→ **Exercise set**:
1. In the discussion of AIR's NativeProcess API and Java, which port number appears in the example debug argument?
2. In the discussion of AIR's NativeProcess API and Java, which three ways of working with Java does the question beginning "How do you use this great new API" list?
3. In the discussion of AIR's NativeProcess API and Java, why does the reply signed "-Raj" say that debugging the Java process is not really an issue?

____ Text section

Guess this approach can be used in other scenarios as well to prevent Duplicate session errors.
EventCommand.as file
—————————–
import mx.messaging.FlexClient;
//other imports as per your code
public function execute(event:CairngormEvent):void
{
var evt:EventName = event as EventName ;
var delegate:Delegate = new DelegateImpl(this as IResponder);
//***set client ID to null
FlexClient.getInstance().id = null;
delegate.functionName(evt.data);
}
How do you use this great new API in connection with Java? Do you use just pure native process API like nativeProcess.standardInput.write() and nativeProcess.standardOutput.read() with which you cannot debug Java side neither invoke remote java method. Or you are using some library that leverages remote method invocation such as flerry lib but that also cannot debug Java side? Or maybe you are using Merapi with which you can debug but cannot remotely invoke Java method? I'm asking this because this is maybe the most important question regarding this API and its ease of use.
It sounds like your reservations have to do with being able to debug the Java process. This is not really an issue. You can use the NativeProcess API to kick off a Java process with arguments that will cause it to be externally debuggable. For example:
var processArgs:Vector.<String> = new Vector.<String>();
processArgs.push("-Xdebug");
processArgs.push("-Xrunjdwp:transport=dt_socket,address=8787,server=y,suspend=n");
This will allow your Java process to be remote debuggable. You can then connect to it from Eclipse or Netbeans once the process has started. If the code in the Java process is linked to an active Eclipse/Netbeans project, you can do linewise debugging like you would of any other Java application.
-Raj
You can use NativeProcess to execute java.exe and pass it the right parameters to execute a java application.
You cannot use NativeProcess to run random java code from a jar file.
Having used both of them, you can debug the JVM with MerAPI or NativeProcess API.
Prior to AIR2.0, I used merapi to communicate over the network to a java process.
I would much prefer to use the NativeProcess launcher now, with MerAPI we were hacking
ugly marshalling code. Debugging the network payloads was a pin via merapi.
Using NativeProcess API is easy -
var myForkedExe:NativeProcessStartupInfo = new NativeProcessStartupInfo();
myForkedExe.executable = ;
...
I am not sure I understand what you mean by can not invoke remote Java methods with merapi.
That's exactly what I have been doing. Debugging is easy, just set the JPDA args and attach any JAVA debugger.
You could use Flerry to launch and communicate with java processes.
You can use var file:File = new File("/usr/bin/java"); and pass parameters to the Java-file with a Vector of arguments. E.g.

________
____ Material provided

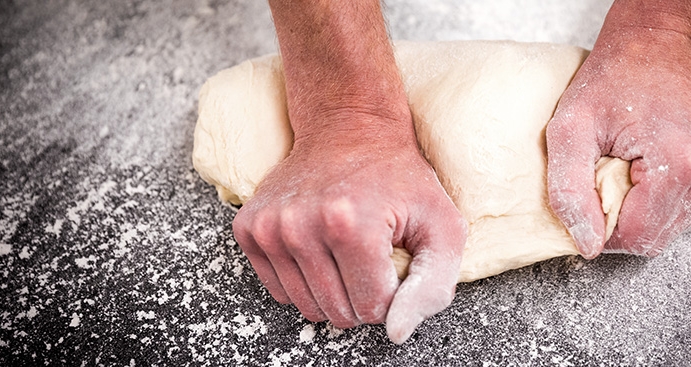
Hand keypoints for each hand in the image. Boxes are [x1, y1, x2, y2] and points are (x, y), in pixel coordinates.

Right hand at [232, 116, 466, 342]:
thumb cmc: (400, 178)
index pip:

________

→ **Answers in order**:
1. 8787

2.
- The pure native process API, using nativeProcess.standardInput.write() and nativeProcess.standardOutput.read()
- A library that leverages remote method invocation, such as flerry
- Merapi

3. The NativeProcess API can start a Java process with arguments such as "-Xdebug" and "-Xrunjdwp:transport=dt_socket,address=8787,server=y,suspend=n", which make it remote debuggable. Once the process has started, Eclipse or Netbeans can connect to it. If the Java code is linked to an active project, line-by-line debugging works as for any other Java application.